NEW YORK (GenomeWeb News) – Researchers at Brown University and the St. Laurent Institute have found ties between RNA editing and transposon-related gene silencing in fruit flies — findings that they suspect may extend to other organisms.
In a study appearing online today in Nature Communications, the team used protein localization, gene deletion, expression profiling, and other approaches to tease apart interactions between transposon-associated double-stranded RNA and components of an RNA editing system in Drosophila.
Results of the analysis indicated that double-stranded RNA editing by an enzyme called ADAR can loosen the reins on an RNA interference pathway that typically silences so-called Hoppel transposons with the help of tightly packaged repressive heterochromatin.
In the absence of ADAR, investigators saw shifts in fly lifespan in some experiments and reporter gene expression shifts in others, underscoring the enzyme's apparently antagonistic interactions with transposon-related silencing systems.

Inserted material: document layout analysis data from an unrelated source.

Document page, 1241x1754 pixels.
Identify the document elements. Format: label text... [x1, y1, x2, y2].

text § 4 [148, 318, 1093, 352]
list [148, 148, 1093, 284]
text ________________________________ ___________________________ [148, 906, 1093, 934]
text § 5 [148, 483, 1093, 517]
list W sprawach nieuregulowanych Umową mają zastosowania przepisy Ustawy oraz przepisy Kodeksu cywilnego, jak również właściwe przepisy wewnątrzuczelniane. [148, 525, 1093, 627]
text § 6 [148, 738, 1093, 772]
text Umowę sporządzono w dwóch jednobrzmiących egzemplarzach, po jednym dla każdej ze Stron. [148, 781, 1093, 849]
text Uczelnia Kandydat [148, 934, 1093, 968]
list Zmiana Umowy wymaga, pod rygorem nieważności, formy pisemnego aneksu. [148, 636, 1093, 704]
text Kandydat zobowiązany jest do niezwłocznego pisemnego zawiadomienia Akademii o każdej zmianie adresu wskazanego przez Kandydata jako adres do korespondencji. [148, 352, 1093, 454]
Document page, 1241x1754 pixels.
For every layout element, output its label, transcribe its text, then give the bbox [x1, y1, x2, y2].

"What ADAR does is fine tune this regulatory network," first author Yiannis Savva said in a statement. "In cells where you have ADAR, the network is activated. In cells where you don't, it's silenced. It provides dynamicity."
Savva was a graduate student in senior author Robert Reenan's Brown University molecular biology, cell biology, and biochemistry lab when the study began. He is currently a post-doctoral researcher at Brown.
Though the current study was performed in fruit flies, members of the team noted that RNA editing components could conceivably make transposon-related contributions to gene expression variation in other organisms as well.
"ADAR in humans functions the same way it does in flies, and double-stranded RNAs are made in humans the same way," Reenan said in a statement. "They are all generic, off-the-shelf staples of the biological toolkit. This is not anything that is particular to flies."
Transposable elements are well known for hopping around host genomes, sometimes producing pronounced changes to parts of the genome where they land. Host cells can use a range of responses to minimize transposon-induce damage, the researchers noted, from dicing up double-stranded RNA to keeping transposon sequences tightly wound around chromatin proteins.
"Repressive heterochromatin is established through the RNA interference pathway, triggered by double-stranded RNAs that can be modified via RNA editing," Savva, Reenan, and co-authors wrote. "However, the biological consequences of such modifications remain enigmatic."
To explore this system in more detail, the group started by performing localization experiments in salivary gland samples from Drosophila larvae.
In the process, the team uncovered physical interactions between the ADAR protein and double-stranded RNA on chromosome 4, which it subsequently attributed to the presence of transposable elements from the Hoppel family.
As they delved into this relationship further, the researchers saw clues that the RNA editing enzyme was diminishing the effectiveness of RNA interference and silencing of Hoppel transposon-associated sequences.
For instance, the team detected a dip in reporter gene silencing in fruit fly cells with higher levels of the ADAR enzyme, whereas such silencing remained relatively strong in cells with lower ADAR levels.
Such effects appear to stem from a decline in heterochromatic silencing of transposons via RNA interference pathways in the presence of the RNA editing ADAR enzyme, researchers reported. In follow-up experiments, they found that fruit flies with unusually low ADAR levels tended to live longer than counterparts with typical levels of the enzyme.
And by dialing ADAR activity up or down in fruit flies with Hoppel tranposon repeats near an eye color reporter gene, meanwhile, the group determined that they could influence the range of resulting eye colors in the flies.
Individuals with a good deal of the enzyme were more apt to have red eyes, reflecting reduced silencing of those eye color-related sequences. On the other hand, flies with little ADAR more often had white eyes, consistent with efficient gene repression in the region.
"Our results explicitly demonstrate a functional intersection between the processes of RNA editing and RNA silencing," the study authors wrote.
"The implications of our results, given the universal prevalence of [double-stranded RNAs] as components of transcriptomes, are that ADAR activity has an evolved role in determining the fate of RNAs entering silencing pathways," they concluded, "thus globally influencing somatic genomic integrity, gene expression, and downstream organismal phenotypes."